Long-term bears are probably covering shorts. Long-term bulls are looking at this as an amazing buying opportunity. Short-term traders who were long into earnings are in a world of hurt. How all these various players with different time frames and motivations play off one another is how charts get formed.

So we plug the data into Market Memory and see how this has played out in the past (query is for all gaps lower than -6%).


The most dominant price action is continued downside so caution is clearly warranted if you’re looking to buy this stock. The second most dominant pattern shows a bounce after around 5-days of selling. That might be a good game plan if you’re constructive on the future. If you’re simply a day trader it might make sense to join in on the downside and take a short position. How you use the information in the Alpha Curves depends on your overall opinion of the stock. There are even a small handful of times where buying the opening print on the gap results in nearly optimal entry, but this is rare and not repeatable.

Now we have $YELP and the same situation only in the reverse configuration. There was positive news in the sector ($OPEN was bought out by $PCLN) and the stock opened significantly higher.

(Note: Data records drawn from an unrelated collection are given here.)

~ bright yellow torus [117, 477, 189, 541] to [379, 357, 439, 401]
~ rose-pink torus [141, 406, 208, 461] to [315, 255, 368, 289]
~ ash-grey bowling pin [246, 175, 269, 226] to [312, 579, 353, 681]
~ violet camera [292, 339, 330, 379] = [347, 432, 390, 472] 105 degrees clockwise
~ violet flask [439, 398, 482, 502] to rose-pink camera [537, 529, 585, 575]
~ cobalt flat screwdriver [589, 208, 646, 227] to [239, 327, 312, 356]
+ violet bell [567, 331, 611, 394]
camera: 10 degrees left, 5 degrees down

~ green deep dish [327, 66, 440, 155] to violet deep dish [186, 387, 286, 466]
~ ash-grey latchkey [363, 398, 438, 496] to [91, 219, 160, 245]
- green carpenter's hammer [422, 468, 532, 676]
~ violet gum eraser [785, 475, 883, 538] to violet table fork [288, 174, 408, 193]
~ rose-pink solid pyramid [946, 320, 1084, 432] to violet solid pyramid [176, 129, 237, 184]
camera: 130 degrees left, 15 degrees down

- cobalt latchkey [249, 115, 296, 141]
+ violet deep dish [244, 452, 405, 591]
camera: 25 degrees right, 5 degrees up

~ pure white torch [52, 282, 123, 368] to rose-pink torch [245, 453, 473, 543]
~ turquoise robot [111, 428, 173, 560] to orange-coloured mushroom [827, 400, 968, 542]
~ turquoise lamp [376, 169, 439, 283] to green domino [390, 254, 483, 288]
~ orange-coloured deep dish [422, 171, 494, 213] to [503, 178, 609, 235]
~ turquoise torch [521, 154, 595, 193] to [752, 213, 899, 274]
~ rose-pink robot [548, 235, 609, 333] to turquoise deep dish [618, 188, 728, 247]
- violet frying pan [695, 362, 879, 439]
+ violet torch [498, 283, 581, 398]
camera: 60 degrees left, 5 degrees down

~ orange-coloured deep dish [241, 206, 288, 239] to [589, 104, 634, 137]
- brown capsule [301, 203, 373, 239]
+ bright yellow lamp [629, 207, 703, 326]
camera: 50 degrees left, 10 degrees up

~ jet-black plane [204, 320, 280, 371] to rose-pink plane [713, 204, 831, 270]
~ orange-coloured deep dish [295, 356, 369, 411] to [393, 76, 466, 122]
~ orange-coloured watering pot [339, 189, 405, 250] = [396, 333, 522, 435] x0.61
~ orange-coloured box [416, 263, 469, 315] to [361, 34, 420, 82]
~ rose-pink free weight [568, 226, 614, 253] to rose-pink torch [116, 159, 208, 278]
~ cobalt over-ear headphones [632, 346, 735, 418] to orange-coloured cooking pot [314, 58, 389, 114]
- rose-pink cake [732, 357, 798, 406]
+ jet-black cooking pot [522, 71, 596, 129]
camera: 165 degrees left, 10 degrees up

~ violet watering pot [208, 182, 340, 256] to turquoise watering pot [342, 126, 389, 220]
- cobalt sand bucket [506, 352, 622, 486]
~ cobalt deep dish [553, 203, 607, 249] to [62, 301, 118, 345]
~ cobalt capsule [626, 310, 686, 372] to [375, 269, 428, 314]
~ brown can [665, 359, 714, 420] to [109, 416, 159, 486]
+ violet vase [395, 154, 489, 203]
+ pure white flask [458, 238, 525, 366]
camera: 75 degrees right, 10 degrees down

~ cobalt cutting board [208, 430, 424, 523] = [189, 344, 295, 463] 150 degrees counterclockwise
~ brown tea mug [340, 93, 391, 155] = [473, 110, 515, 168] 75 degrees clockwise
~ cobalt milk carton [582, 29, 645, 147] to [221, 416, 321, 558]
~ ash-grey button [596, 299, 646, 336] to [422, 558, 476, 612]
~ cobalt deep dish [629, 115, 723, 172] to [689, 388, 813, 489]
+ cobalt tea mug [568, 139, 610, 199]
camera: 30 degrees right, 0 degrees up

Bears are suddenly dead, bulls are pounding their chest, etc. Take a step back and examine how this situation has played out in the past (query is for all gaps higher than 6%).


Over the course of 40-days only 50% of the instances in the study ended higher! How’s that for something your shouldn’t chase? However, when we observe the Alpha Curves we can see there is a clear edge in buying deep pullbacks around day 7 or 17. There is no indication that it is typical for $YELP to gap higher and run without you. Could it happen? Sure. Is it repeatable? Absolutely not.

When the market is moving and feels like you’re getting a rare opportunity at a discounted price or the market might run away from you and never come back again, it’s always good to have some perspective from the past to guide your decisions going forward.